In case you really want to know how SMT solvers work under the hood, I recommend starting with the book on Decision Procedures by Kroening and Strichman.

5. Conclusions

We all have to learn how to write high-quality properties and understand the boundaries of the “magic” tools. Even if you don’t use LLMs, your peers will.

How to learn writing good properties? We can play with property-based testing. However, PBT tools are not reliable teachers. By their random nature, a PBT tool may miss a bug on one run and find it on another run. Don’t get me wrong. Property-based testing has its value, as many other testing and verification techniques. However, PBT is not a silver bullet. It may miss bugs, especially if the input generator does not cover the right input space well enough.

Shall we use interactive provers like Lean and Rocq? Learning how to prove code correct definitely helps! However, these tools only tell us that the proof does not go through. It would not give us a counterexample. State-of-the-art provers also recommend using PBT for bug finding.
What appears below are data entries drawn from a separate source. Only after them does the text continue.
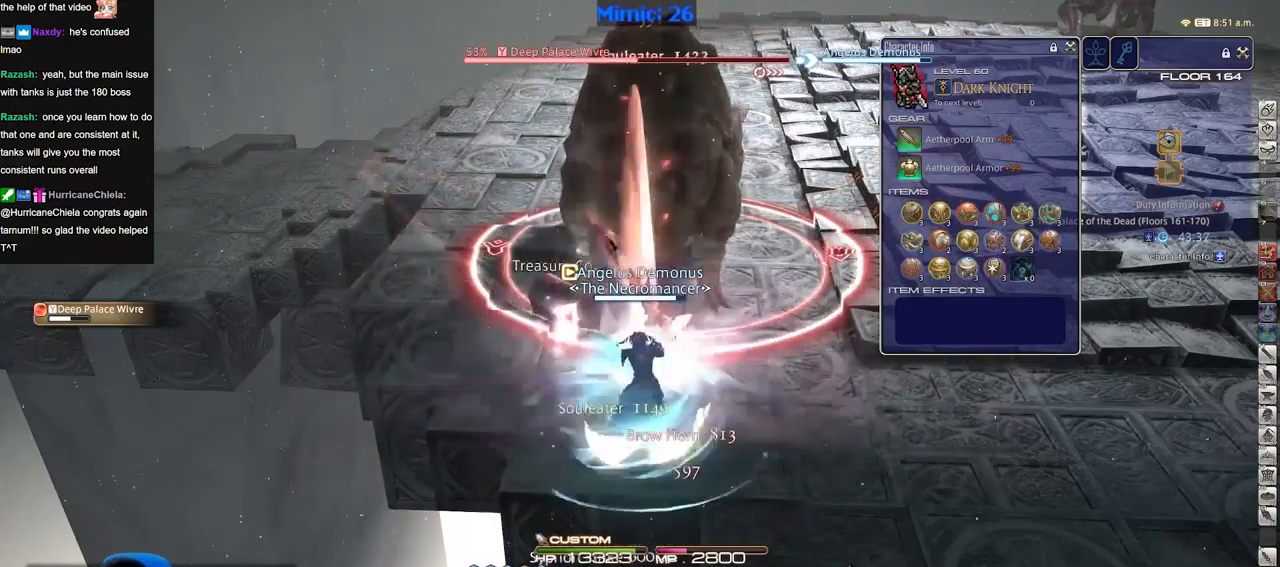
{"keys": ["q"], "events": [[167, "alt_r", "up"], [450, "q", "down"]]}
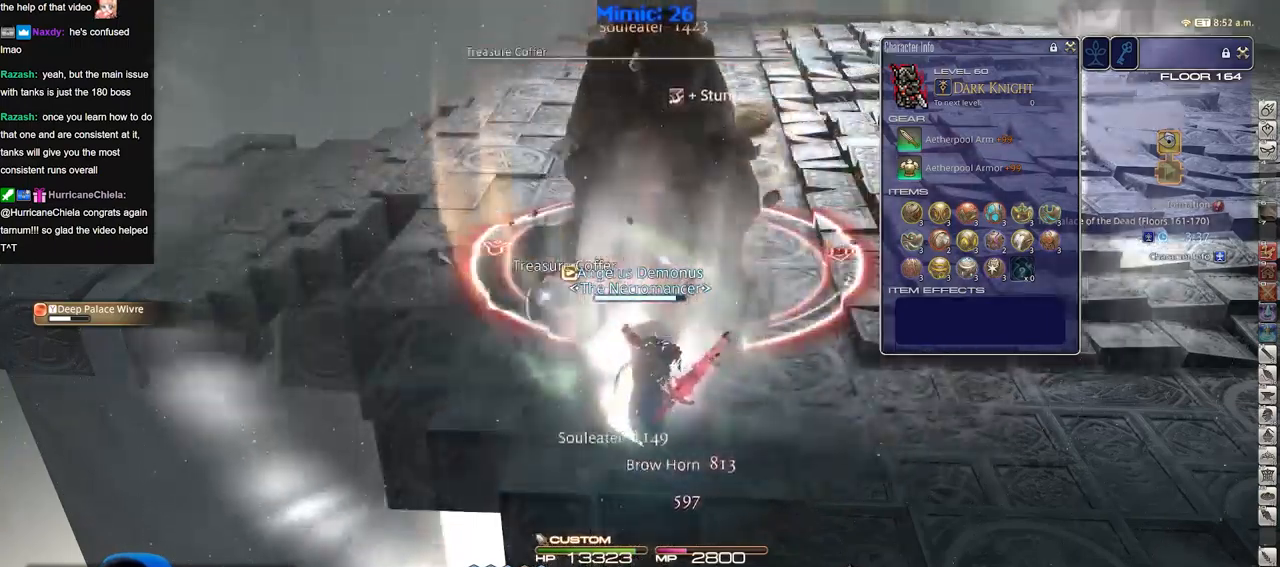
{"keys": ["a", "w"], "events": [[50, "q", "up"], [234, "a", "down"], [267, "w", "down"]]}
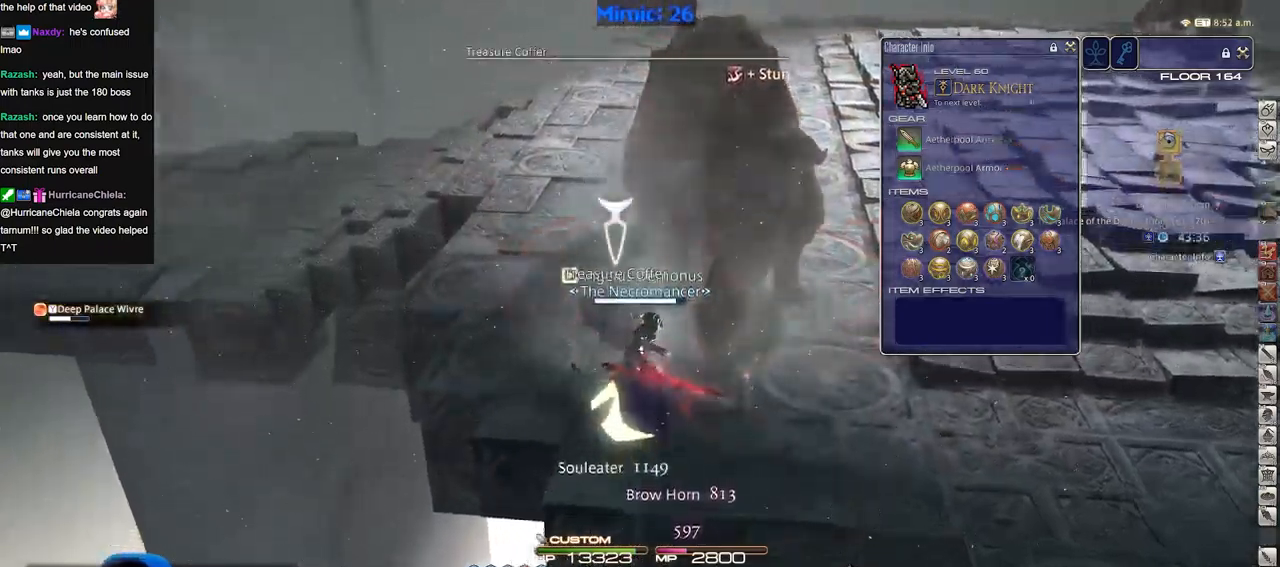
{"keys": ["p", "w"], "events": [[83, "p", "down"], [133, "a", "up"], [183, "p", "up"], [233, "alt_r", "down"], [233, "q", "down"], [367, "alt_r", "up"], [367, "q", "up"], [417, "p", "down"]]}
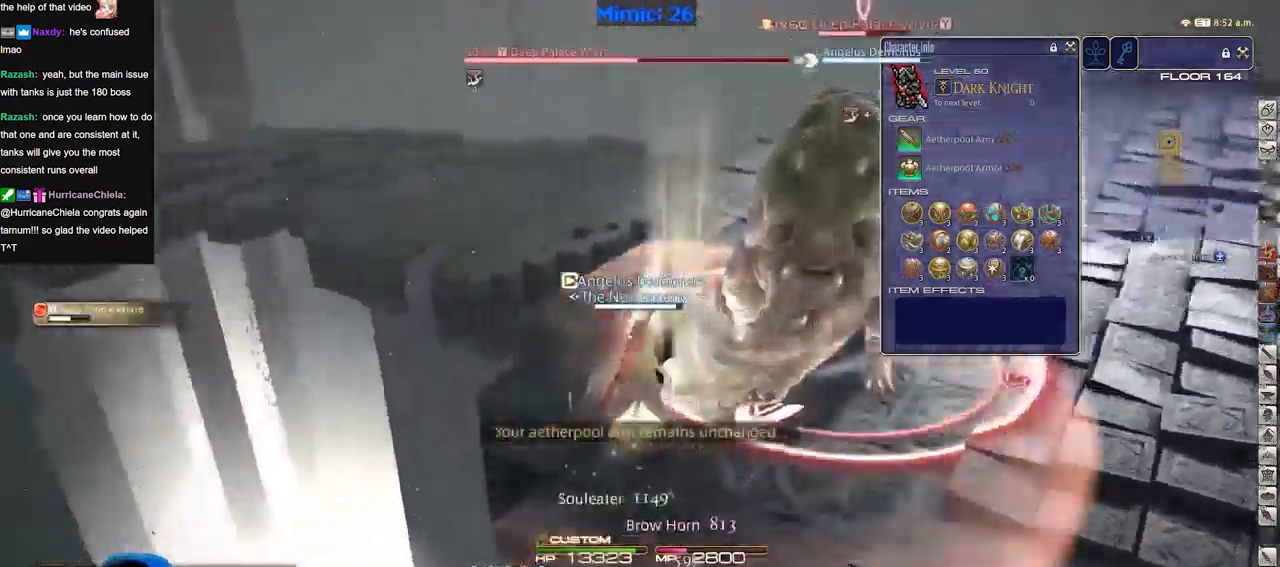
{"keys": ["w"], "events": [[50, "p", "up"]]}
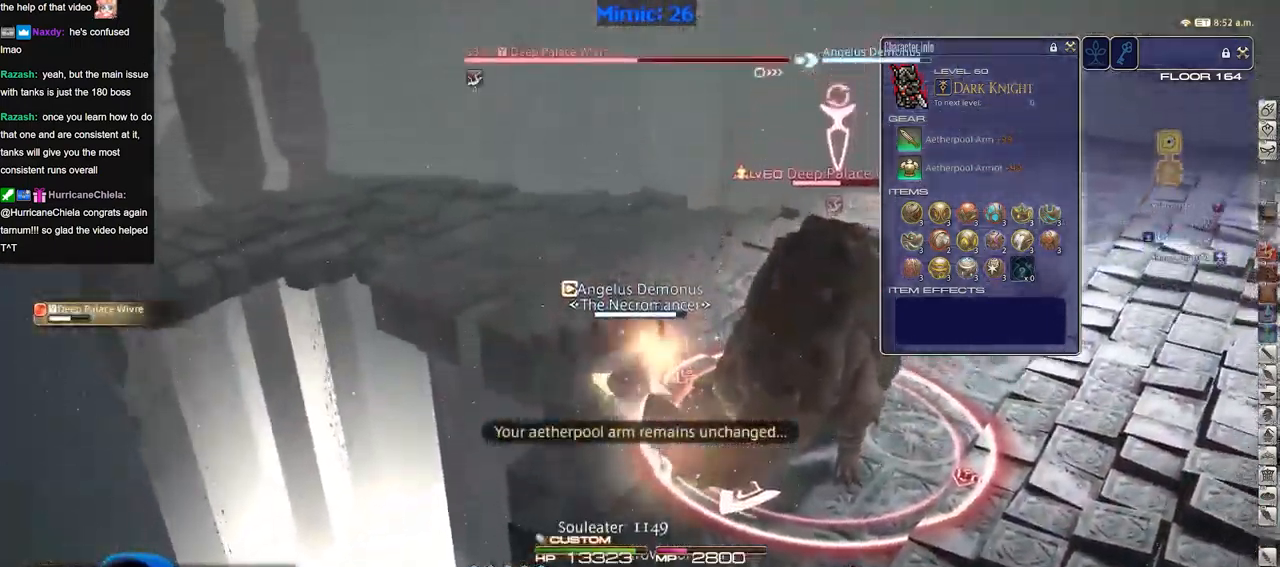
{"keys": [], "events": [[167, "w", "up"]]}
In my opinion, model checking is the best way to learn how to write good properties. You can write as many properties as you like, and the model checker will produce you counterexamples, or not. Importantly, model checkers come with a guarantee of not having a bug in their search scope, if they terminate. See my blog post on the value of model checking on that.

Usually, I recommend people to start with TLC. It works by state enumeration and easy to understand. If your search scope is small, TLC is a good learning tool. In our example, the search scope is astronomical. In this case, Apalache is there to help.
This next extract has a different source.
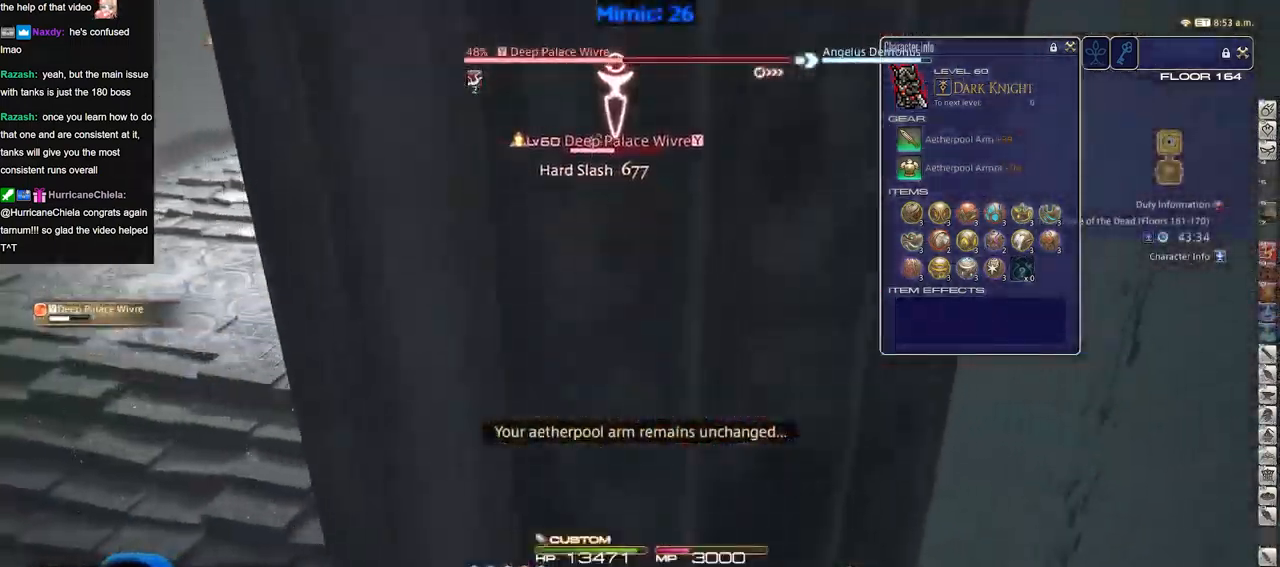
{"keys": [], "events": [[117, "p", "down"], [217, "p", "up"]]}
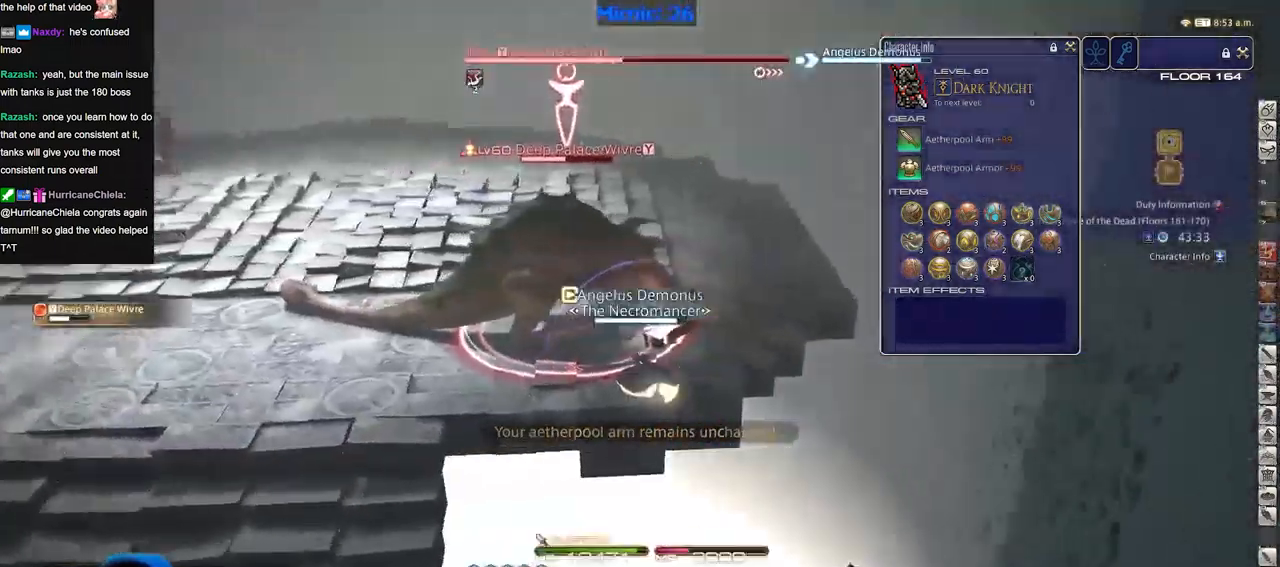
{"keys": [], "events": []}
By the way, our example was so simple, that we could encode it in Z3 directly via its python bindings. We could use other model checkers. If you do that, let me know!

6. Bonus: Hypothesis + Crosshair

Hypothesis offers an integration with Crosshair, which is a symbolic execution engine for Python using Z3. I did not explore this integration in depth. Claude told me that it is sufficient to just add this import to the test:

import hypothesis_crosshair_provider

Well, this did not help me to find the violation of identity for add256. If you know how to make it work, please let me know!

In addition, we can make sure that the identity test indeed fails when we a large value as an example:

@given(st.integers(0))
@settings(max_examples=100000)
 @example(2**256)  # This should fail!
def test_add256_unbounded_inputs_identity(a):
    """Test identity property for add256: a + 0 = a."""
    assert add256(a, 0) == a
    assert add256(0, a) == a
  1. I’ve never met Scott Wlaschin in real life, online or offline. I hope he would not mind me referring to him by his first name.